*Task objective:*
Which lines of the entries below include "Florida"? List them all.

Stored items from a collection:
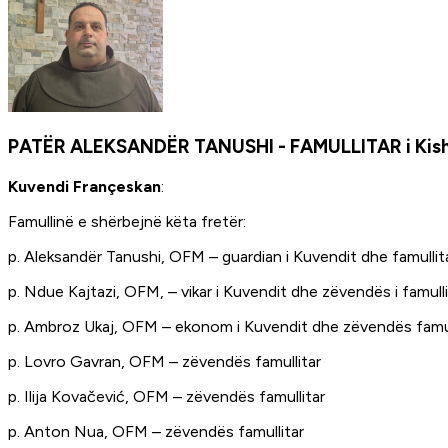
PATËR ALEKSANDËR TANUSHI - FAMULLITAR i Kishës 
Kuvendi Françeskan
:
Famullinë e shërbejnë këta fretër:
p. Aleksandër Tanushi, OFM – guardian i Kuvendit dhe famullit
p. Ndue Kajtazi, OFM, – vikar i Kuvendit dhe zëvendës i famulli
p. Ambroz Ukaj, OFM – ekonom i Kuvendit dhe zëvendës famul
p. Lovro Gavran, OFM – zëvendës famullitar
p. Ilija Kovačević, OFM – zëvendës famullitar
p. Anton Nua, OFM – zëvendës famullitar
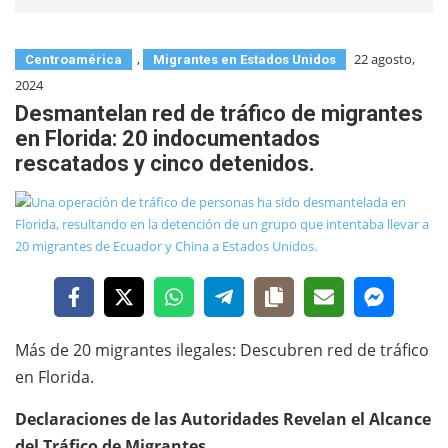
,
22 agosto,
Centroamérica
Migrantes en Estados Unidos
2024
Desmantelan red de tráfico de migrantes
en Florida: 20 indocumentados
rescatados y cinco detenidos.
Más de 20 migrantes ilegales: Descubren red de tráfico
en Florida.
Declaraciones de las Autoridades Revelan el Alcance
del Tráfico de Migrantes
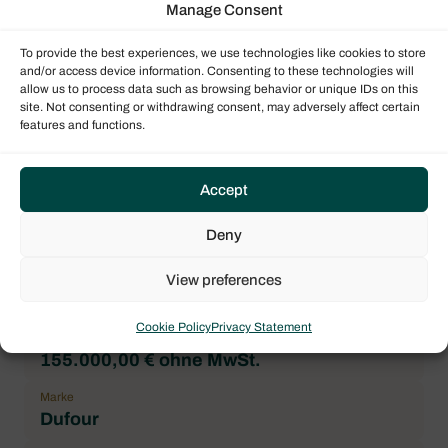
Manage Consent
Länge über alles (Lüa)
13.24 m / 43.44 ft
To provide the best experiences, we use technologies like cookies to store
and/or access device information. Consenting to these technologies will
Maximale Passagierzahl
allow us to process data such as browsing behavior or unique IDs on this
8
site. Not consenting or withdrawing consent, may adversely affect certain
features and functions.
Doppelkabine
4
Accept
Allgemeiner Zustand
Correct
Deny
Ort
St. Martin, Marina de L'Anse Marcel,
View preferences
Karibik
Cookie Policy
Privacy Statement
Preis
155.000,00 € ohne MwSt.
Marke
Dufour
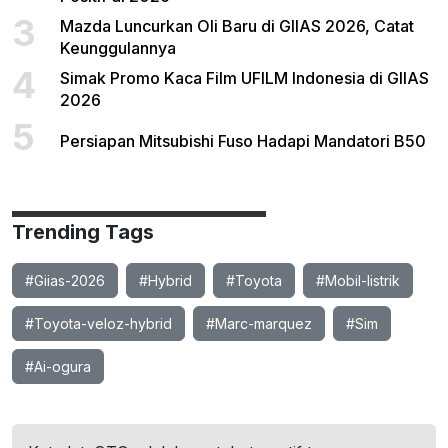
3
Mazda Luncurkan Oli Baru di GIIAS 2026, Catat
Keunggulannya
4
Simak Promo Kaca Film UFILM Indonesia di GIIAS
2026
5
Persiapan Mitsubishi Fuso Hadapi Mandatori B50
Trending Tags
#Giias-2026
#Hybrid
#Toyota
#Mobil-listrik
#Toyota-veloz-hybrid
#Marc-marquez
#Sim
#Ai-ogura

*Result of the exercise:*
en Florida: 20 indocumentados
en Florida.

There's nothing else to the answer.